── EXTRACTED TEXT
In the first public examination of the November 2004 ballot envelopes, I have discovered a number of problems:

• More than 40 valid ballots from overseas and military voters were left uncounted, wrongly rejected for late postmark.

• More than 100 federal write-in votes were counted from ineligible unregistered voters who did not comply with state and federal law for submitting overseas write-in ballots.

• Up to 140 voters appear to have returned both an absentee and a provisional ballot where both were counted.

With the outcome of the governor's race decided by only 129 votes, these slip-ups mattered. King County officials have never publicly acknowledged any of these irregularities.

• And perhaps most significantly, it's now clear that Dean Logan directed his staff to count between 100 and 200 "fatal pend" provisional ballots. This was done over staff objections, contradicting longstanding office practices and clear language in state law. Logan took this action solely on the basis of verbal legal advice, and without consulting the county canvassing board.

To be precise, a "fatal pend" is a voter who returned an incomplete registration form, missing a showstopper component, such as a valid address or signed oath. An applicant who returns such a form has 45 days to provide the missing item or items to complete the registration. In the meantime, a record is opened for the applicant in the voter database, but it is clearly marked "fatal pend"—and the applicant is not eligible to vote.

A spokesman for Sims, Sandeep Kaushik, confirms that a number of fatal pend provisional ballots were counted last November, following advice that Logan requested and received from Janine Joly, the deputy prosecuting attorney assigned to the elections office. Sources who worked in the 2004 election relate that then Superintendent of Elections Bill Huennekens asked his staff to tabulate ballots from voters who were "fatal pended" for unsigned registration forms. But Carlos Webb and the provisional team pushed back that it wasn't legal to count them. (Webb could not be reached for comment.) Finally, with only two days remaining before the November 17th certification deadline, Huennekens directed Webb to forward fatal pends for tabulation. According to sources in the elections office, Huennekens cited Joly's advice that the oaths on provisional envelopes are equivalent to oaths on voter registration forms. It was argued that a signature on a provisional envelope can remedy an unsigned registration form, closing the loop so the provisional can be counted. (Huennekens did not return calls for comment.) Staff didn't buy this argument, as the oaths on the two documents are plainly different, but they reluctantly followed instructions. Compounding this mistake, computer records were modified so that many of the fatal pended voters were improperly recorded on the voter rolls as fully registered voters.
────
__PROBLEM 1__: In the article on the 2004 ballot envelopes, turn the paragraph that begins "To be precise, a "fatal pend"" into a short bulleted list that keeps its main facts.
── EXTRACTED DATA
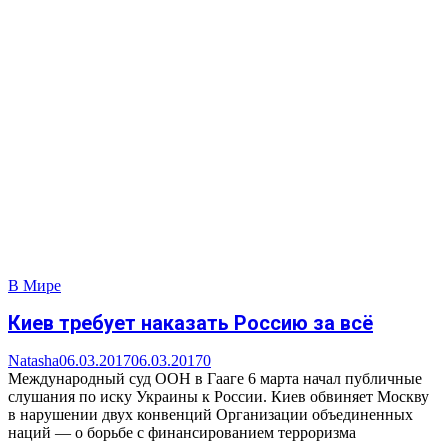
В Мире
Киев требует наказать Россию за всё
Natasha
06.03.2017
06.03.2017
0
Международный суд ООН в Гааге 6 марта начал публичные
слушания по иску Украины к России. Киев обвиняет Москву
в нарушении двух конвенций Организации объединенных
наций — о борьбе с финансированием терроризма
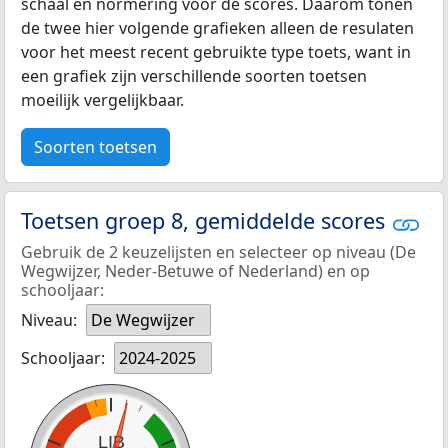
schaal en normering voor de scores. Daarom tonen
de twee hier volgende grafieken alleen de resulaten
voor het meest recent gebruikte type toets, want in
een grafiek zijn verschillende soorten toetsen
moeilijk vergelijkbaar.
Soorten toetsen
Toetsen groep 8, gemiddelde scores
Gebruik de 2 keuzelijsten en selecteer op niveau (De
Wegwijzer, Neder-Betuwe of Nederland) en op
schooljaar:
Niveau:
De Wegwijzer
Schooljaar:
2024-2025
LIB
────
__PROBLEM 2__: Switch "06.03.2017" to "07.03.2017" throughout the extracted page text data entries, and give their lines again with nothing else changed. Leave the pictures out.

__EXPECTED OUTPUT 1__:
- A "fatal pend" is a voter who returned an incomplete registration form that is missing a showstopper component, such as a valid address or signed oath.
- The applicant has 45 days to provide the missing item or items and complete the registration.
- Meanwhile, a record for the applicant is opened in the voter database and clearly marked "fatal pend."
- During that time, the applicant is not eligible to vote.

__EXPECTED OUTPUT 2__:
В Мире
Киев требует наказать Россию за всё
Natasha
07.03.2017
07.03.2017
0
Международный суд ООН в Гааге 6 марта начал публичные
слушания по иску Украины к России. Киев обвиняет Москву
в нарушении двух конвенций Организации объединенных
наций — о борьбе с финансированием терроризма
schaal en normering voor de scores. Daarom tonen
de twee hier volgende grafieken alleen de resulaten
voor het meest recent gebruikte type toets, want in
een grafiek zijn verschillende soorten toetsen
moeilijk vergelijkbaar.
Soorten toetsen
Toetsen groep 8, gemiddelde scores
Gebruik de 2 keuzelijsten en selecteer op niveau (De
Wegwijzer, Neder-Betuwe of Nederland) en op
schooljaar:
Niveau:
De Wegwijzer
Schooljaar:
2024-2025
LIB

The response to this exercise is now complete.